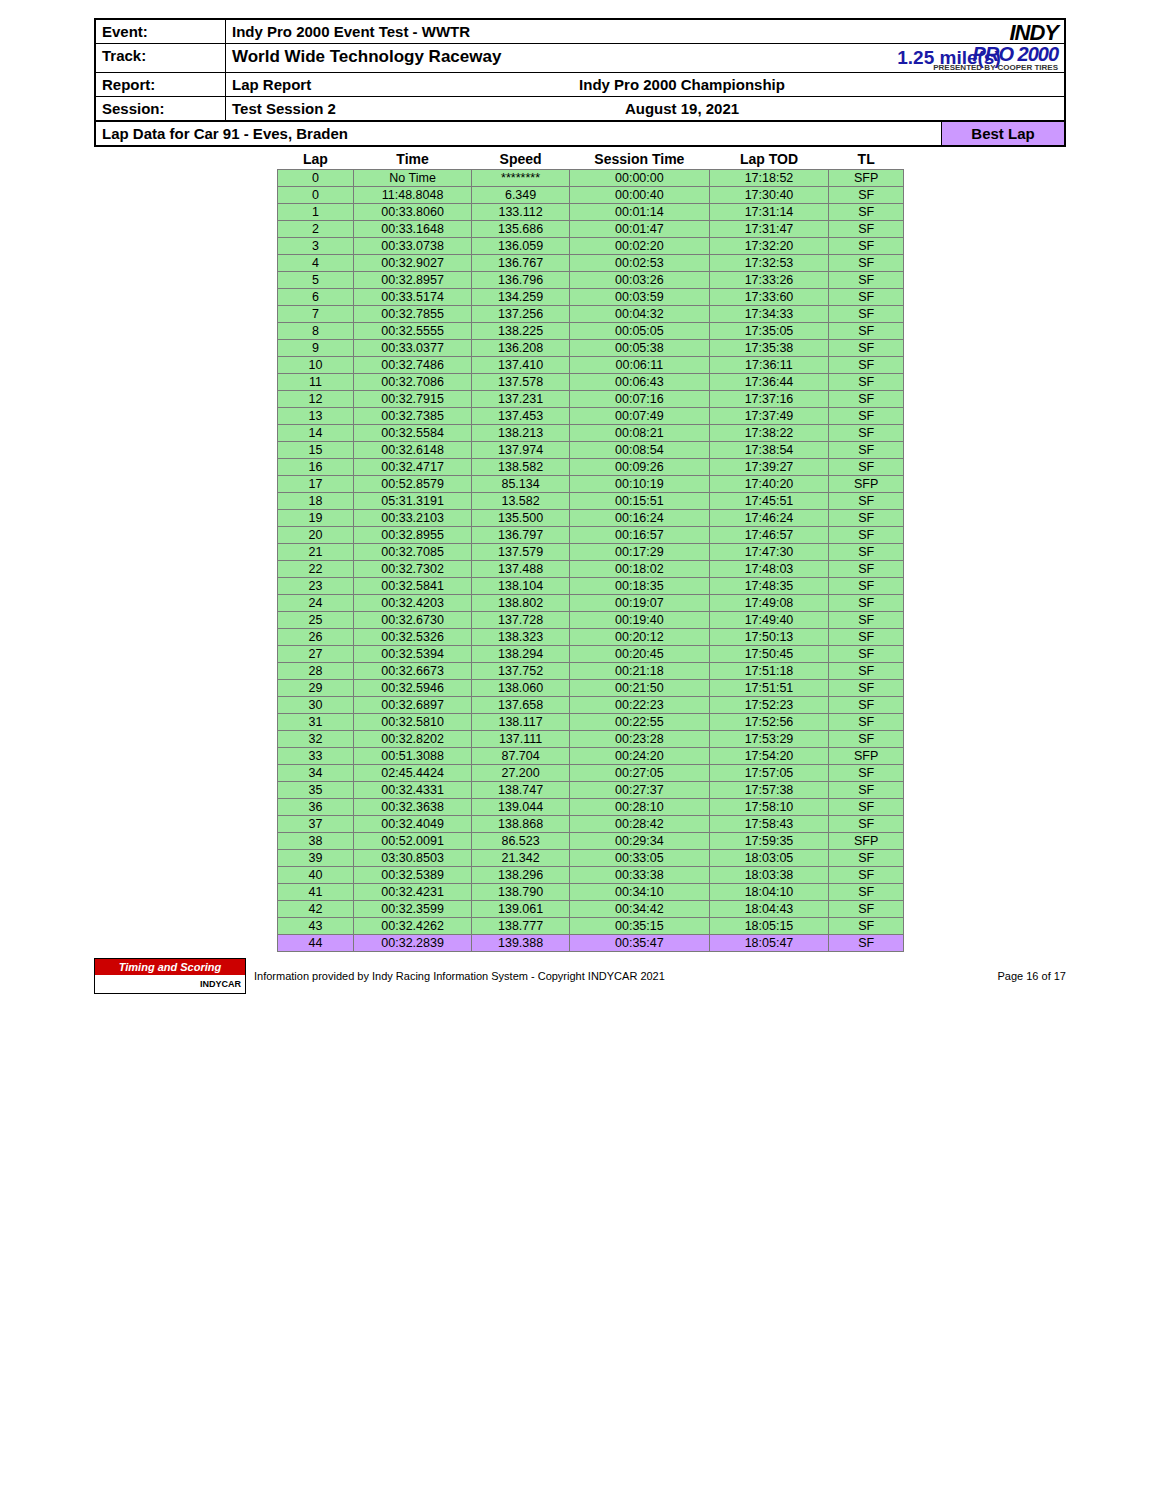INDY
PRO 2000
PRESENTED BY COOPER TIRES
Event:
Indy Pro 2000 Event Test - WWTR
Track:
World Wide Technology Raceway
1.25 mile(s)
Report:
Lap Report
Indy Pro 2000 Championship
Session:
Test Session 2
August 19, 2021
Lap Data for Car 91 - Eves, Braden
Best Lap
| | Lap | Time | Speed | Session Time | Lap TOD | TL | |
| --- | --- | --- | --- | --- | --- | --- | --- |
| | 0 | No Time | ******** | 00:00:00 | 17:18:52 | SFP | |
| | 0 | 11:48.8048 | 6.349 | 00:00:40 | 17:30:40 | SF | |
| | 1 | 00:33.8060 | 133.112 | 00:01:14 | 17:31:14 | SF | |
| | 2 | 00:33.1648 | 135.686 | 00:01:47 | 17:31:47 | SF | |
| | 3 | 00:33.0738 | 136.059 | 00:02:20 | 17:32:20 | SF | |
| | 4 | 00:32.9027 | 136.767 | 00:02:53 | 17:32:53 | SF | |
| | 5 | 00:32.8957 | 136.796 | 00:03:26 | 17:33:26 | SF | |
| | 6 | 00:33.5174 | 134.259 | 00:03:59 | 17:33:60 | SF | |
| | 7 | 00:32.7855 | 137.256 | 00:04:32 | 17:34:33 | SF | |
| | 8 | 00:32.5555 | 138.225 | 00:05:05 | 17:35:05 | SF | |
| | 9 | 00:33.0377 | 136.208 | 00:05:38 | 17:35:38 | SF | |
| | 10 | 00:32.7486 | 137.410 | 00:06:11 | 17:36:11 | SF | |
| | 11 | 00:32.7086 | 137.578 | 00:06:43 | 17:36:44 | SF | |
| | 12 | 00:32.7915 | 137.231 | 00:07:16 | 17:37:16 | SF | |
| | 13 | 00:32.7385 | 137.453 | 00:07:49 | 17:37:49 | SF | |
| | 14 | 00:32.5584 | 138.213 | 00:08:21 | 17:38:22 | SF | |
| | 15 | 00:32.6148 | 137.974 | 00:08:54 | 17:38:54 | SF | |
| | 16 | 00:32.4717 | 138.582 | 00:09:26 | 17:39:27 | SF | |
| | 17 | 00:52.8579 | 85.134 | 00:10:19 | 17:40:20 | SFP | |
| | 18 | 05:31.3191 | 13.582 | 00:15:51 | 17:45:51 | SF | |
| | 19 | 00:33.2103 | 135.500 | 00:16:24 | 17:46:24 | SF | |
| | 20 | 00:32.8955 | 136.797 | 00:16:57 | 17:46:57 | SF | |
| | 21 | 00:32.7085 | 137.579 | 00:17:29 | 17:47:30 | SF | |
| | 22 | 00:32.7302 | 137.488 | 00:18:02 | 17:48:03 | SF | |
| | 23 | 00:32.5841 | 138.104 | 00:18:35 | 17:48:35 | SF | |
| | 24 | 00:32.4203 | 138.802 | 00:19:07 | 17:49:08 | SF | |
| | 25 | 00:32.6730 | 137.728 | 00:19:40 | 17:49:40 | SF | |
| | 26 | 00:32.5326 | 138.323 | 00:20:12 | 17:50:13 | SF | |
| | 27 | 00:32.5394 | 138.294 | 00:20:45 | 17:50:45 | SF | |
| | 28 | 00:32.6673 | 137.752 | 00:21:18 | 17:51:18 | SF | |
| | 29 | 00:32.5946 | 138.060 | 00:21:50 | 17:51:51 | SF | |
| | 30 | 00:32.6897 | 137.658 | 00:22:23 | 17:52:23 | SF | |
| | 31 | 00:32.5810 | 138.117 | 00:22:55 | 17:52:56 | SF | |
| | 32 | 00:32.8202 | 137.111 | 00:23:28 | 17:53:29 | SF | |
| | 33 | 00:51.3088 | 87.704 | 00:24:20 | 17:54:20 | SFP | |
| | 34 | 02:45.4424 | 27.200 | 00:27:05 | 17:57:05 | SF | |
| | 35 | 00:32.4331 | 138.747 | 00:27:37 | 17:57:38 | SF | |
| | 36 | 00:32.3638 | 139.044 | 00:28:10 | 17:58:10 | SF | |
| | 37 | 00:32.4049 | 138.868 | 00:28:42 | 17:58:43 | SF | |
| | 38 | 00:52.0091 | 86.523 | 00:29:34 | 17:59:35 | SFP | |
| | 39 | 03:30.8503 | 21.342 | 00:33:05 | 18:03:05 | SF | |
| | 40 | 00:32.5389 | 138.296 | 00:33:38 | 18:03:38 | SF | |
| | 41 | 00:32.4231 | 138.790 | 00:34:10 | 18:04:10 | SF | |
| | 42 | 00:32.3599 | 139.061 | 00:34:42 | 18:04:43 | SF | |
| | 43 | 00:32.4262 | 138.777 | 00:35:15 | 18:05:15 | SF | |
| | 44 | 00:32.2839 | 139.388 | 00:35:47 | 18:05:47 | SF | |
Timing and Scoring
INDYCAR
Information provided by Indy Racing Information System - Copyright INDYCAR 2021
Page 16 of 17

WHAT YOU SHOULD DO:
Word for word, give again the lines from the first entry to the line with "17:37:49 | SF | |", inclusive. Exclude the pictures.

WRITTEN ANSWER:
INDY
PRO 2000
PRESENTED BY COOPER TIRES
Event:
Indy Pro 2000 Event Test - WWTR
Track:
World Wide Technology Raceway
1.25 mile(s)
Report:
Lap Report
Indy Pro 2000 Championship
Session:
Test Session 2
August 19, 2021
Lap Data for Car 91 - Eves, Braden
Best Lap
| | Lap | Time | Speed | Session Time | Lap TOD | TL | |
| --- | --- | --- | --- | --- | --- | --- | --- |
| | 0 | No Time | ******** | 00:00:00 | 17:18:52 | SFP | |
| | 0 | 11:48.8048 | 6.349 | 00:00:40 | 17:30:40 | SF | |
| | 1 | 00:33.8060 | 133.112 | 00:01:14 | 17:31:14 | SF | |
| | 2 | 00:33.1648 | 135.686 | 00:01:47 | 17:31:47 | SF | |
| | 3 | 00:33.0738 | 136.059 | 00:02:20 | 17:32:20 | SF | |
| | 4 | 00:32.9027 | 136.767 | 00:02:53 | 17:32:53 | SF | |
| | 5 | 00:32.8957 | 136.796 | 00:03:26 | 17:33:26 | SF | |
| | 6 | 00:33.5174 | 134.259 | 00:03:59 | 17:33:60 | SF | |
| | 7 | 00:32.7855 | 137.256 | 00:04:32 | 17:34:33 | SF | |
| | 8 | 00:32.5555 | 138.225 | 00:05:05 | 17:35:05 | SF | |
| | 9 | 00:33.0377 | 136.208 | 00:05:38 | 17:35:38 | SF | |
| | 10 | 00:32.7486 | 137.410 | 00:06:11 | 17:36:11 | SF | |
| | 11 | 00:32.7086 | 137.578 | 00:06:43 | 17:36:44 | SF | |
| | 12 | 00:32.7915 | 137.231 | 00:07:16 | 17:37:16 | SF | |
| | 13 | 00:32.7385 | 137.453 | 00:07:49 | 17:37:49 | SF | |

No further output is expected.